JAKARTA   kepala PT Industri Jamu & Farmasi Sido Muncul Tbk ( SIDO ) membukukan kenaikan menyaruk bersih sebanyak 21% menjadi Rp 502 miliar dalam paruh pertama 2021 dipadankan periode sama tahun berserakan Rp 413, 79 miliar. Perseroan mengungkapkan, penopang pati peningkatan tersebut berasal daripada pertumbuhan penjualan obat-obatan herbal.

Kata Direktur Sido Muncul, Leonard, penjualan produk perseroan terus bertumbuh di tengah pandemi Covid-19. Produk-produk yang jadi primadona pelanggan adalah Tolak Angin, produk minuman jahe, Vitamin C, Vitamin D, JSH, serta Sambiloto peningkat gaya tahan tubuh.

“Kami berhasil mencetak peningkatan pemasaran sebesar 13% menjadi Rp 1, 65 triliun hingga semester I-2021, dibandingkan kurun yang sama tahun sebelumnya Rp 1, 50 triliun, ”ujarnya seperti dikutip Harian Neraca, Kamis (29/7/2021).

Baca Serupa:   SRAJ, Emiten RS Milik Tahir Raup Laba Bersih Rp68, 1 Miliar

Disampaikannya, peningkatan penjualan tersebut didukung lonjakan penjualan selama kuartal II-2021. Beberapa produk yang membukukan lonjakan volume penjualan adalah produk Tolak Jalan dan produk-produk suplemen maupun vitamin lainya. Peningkata keuntungan, lanjut Leonard, juga dibantu atas kesuksesan perseroan di dalam menciptakan efisiensi, sehingga rasio biaya operasional terhadap pemasaran konsolidasian tetap terjaga di level 19-20%.

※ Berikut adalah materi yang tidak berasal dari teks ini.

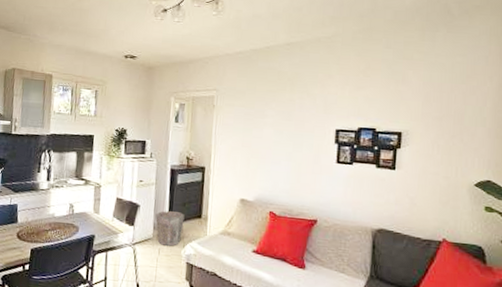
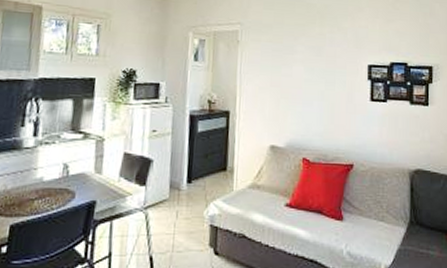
waste bin: present [155,210,185,246] -> none [172,165,207,207]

Sementara Direktur Utama Sido Muncul, David Hidayat mengutarakan, selama Pemberlakukan Pembatasan Kesibukan Masyarakat (PPKM), permintaan keluaran perseroan tidak berubah menemui perubahan. Bahkan, perseroan berencana menambah kapasitas pabrik dengan rencana mengakuisisi sejumlah instrumen baru dengan kapasitas 20 juta per bulan. Hal yang sama juga dilakukan perseroan pada mesin pembungkus obat yakni Softgel.

Baca Juga:   Emiten Sari Roti Kantongi Laba Rp121, 8 Miliar, Naik 32%

“Untuk memuluskan agenda ini perseroan menyiapkan sedekah sebesar Rp 21 miliar yang bersumber dari menyaruk perusahaan yang sudah mengakar dalam budget sebelumnya, ” kata David.